═════ Selected extract

"In the last Grand Challenge, it didn't really matter whether an obstacle was a rock or a bush, because either way you'd just drive around it," says Sebastian Thrun, an associate professor of computer science and electrical engineering. "The current challenge is to move from just sensing the environment to understanding the environment."
That's because in the Urban Challenge, sponsored by the Defense Advanced Research Projects Agency (DARPA), the competing robots will have to accomplish missions in a simulated city environment, which includes the traffic of the other robots and traffic laws. This means that on race day, Nov. 3, the robots not only will have to avoid collisions, but also they will have to master concepts that befuddle many humans, such as right of way.
"This has a component of prediction," says Mike Montemerlo, a senior research engineer in the Stanford Artificial Intelligence Lab (SAIL). "There are other intelligent robot drivers out in the world. They are all making decisions. Predicting what they are going to do in the future is a hard problem that is important to driving. Is it my turn at the intersection? Do I have time to get across the intersection before somebody hits me?"
Racing team leaders Thrun and Montemerlo will discuss Junior for the first time Feb. 17 at the annual conference of the American Association for the Advancement of Science in San Francisco. Thrun will join fellow roboticists in a panel discussion, "Robots-Our Future's Sustainable Partner." He will speak about autonomous guidance systems and machine vision. Afterward, he and Montemerlo will participate in a press conference.
The racing team, based in the Stanford School of Engineering, is supported by returning industry team members Intel, MDV-Mohr Davidow Ventures, Red Bull and Volkswagen of America and joined this year by new supporters Applanix, Google and NXP Semiconductors. DARPA also has provided $1 million of funding.
Junior is a 2006 Passat wagon whose steering, throttle and brakes all have been modified by engineers at the Volkswagen of America Electronics Research Laboratory in Palo Alto, Calif., to be completely computer-controllable. The engineers also have created custom mountings for a bevy of sophisticated sensors.
An important difference between Junior and Stanley is that Junior must be aware of fast- moving objects all around it, while Stanley only had to grapple with still objects in front of it. Junior's sensors are therefore much more sophisticated, Thrun says. They include a range-finding laser array that spins to provide a 360-degree, three-dimensional view of the surrounding environment in near real-time. The laser array is accompanied by a device with six video cameras that "see" all around the car. Junior also uses bumper-mounted lasers, radar, Global Positioning System receivers and inertial navigation hardware to collect data about where it is and what is around.
Because Junior collects much more data than Stanley did, its computational hardware must be commensurately more powerful, says Montemerlo. Using Core 2 Duo processors-each chip includes multiple processing units-Junior's "brain" is about four times more powerful than Stanley's.

══════════

● Exercise requirements:
Reproduce the part of the passage about the Stanford robot car from "Junior is a" to "of sophisticated sensors.". The items that come next have no connection to the passage about the Stanford robot car.

═════ Data excerpts

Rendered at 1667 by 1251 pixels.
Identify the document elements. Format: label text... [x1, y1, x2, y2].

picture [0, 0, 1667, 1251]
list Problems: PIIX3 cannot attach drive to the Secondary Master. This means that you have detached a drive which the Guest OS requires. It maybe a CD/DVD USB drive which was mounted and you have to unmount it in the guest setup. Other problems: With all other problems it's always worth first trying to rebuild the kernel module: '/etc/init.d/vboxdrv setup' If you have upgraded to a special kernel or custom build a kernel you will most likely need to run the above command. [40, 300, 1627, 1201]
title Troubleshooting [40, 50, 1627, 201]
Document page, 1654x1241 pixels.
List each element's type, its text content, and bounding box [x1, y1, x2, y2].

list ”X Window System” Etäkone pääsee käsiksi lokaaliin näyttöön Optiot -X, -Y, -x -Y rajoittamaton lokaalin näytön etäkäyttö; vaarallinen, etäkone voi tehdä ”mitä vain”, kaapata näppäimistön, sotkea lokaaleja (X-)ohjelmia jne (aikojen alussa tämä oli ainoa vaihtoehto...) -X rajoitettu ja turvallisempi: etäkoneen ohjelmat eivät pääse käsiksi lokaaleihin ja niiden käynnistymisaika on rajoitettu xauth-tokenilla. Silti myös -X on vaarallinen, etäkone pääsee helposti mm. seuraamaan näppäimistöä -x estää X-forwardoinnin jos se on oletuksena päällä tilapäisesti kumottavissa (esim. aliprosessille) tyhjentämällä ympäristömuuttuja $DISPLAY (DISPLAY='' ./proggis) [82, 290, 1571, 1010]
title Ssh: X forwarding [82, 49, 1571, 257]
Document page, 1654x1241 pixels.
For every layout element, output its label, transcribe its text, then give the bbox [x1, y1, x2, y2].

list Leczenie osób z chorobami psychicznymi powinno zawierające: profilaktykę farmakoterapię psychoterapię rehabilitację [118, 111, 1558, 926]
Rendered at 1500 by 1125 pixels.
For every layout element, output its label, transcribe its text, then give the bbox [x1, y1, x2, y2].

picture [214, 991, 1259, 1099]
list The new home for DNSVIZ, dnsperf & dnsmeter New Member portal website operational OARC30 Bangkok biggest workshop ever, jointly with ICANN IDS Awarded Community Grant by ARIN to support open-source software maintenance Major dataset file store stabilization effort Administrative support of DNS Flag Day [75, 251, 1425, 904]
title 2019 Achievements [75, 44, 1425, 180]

══════════

● In response:
Junior is a 2006 Passat wagon whose steering, throttle and brakes all have been modified by engineers at the Volkswagen of America Electronics Research Laboratory in Palo Alto, Calif., to be completely computer-controllable. The engineers also have created custom mountings for a bevy of sophisticated sensors.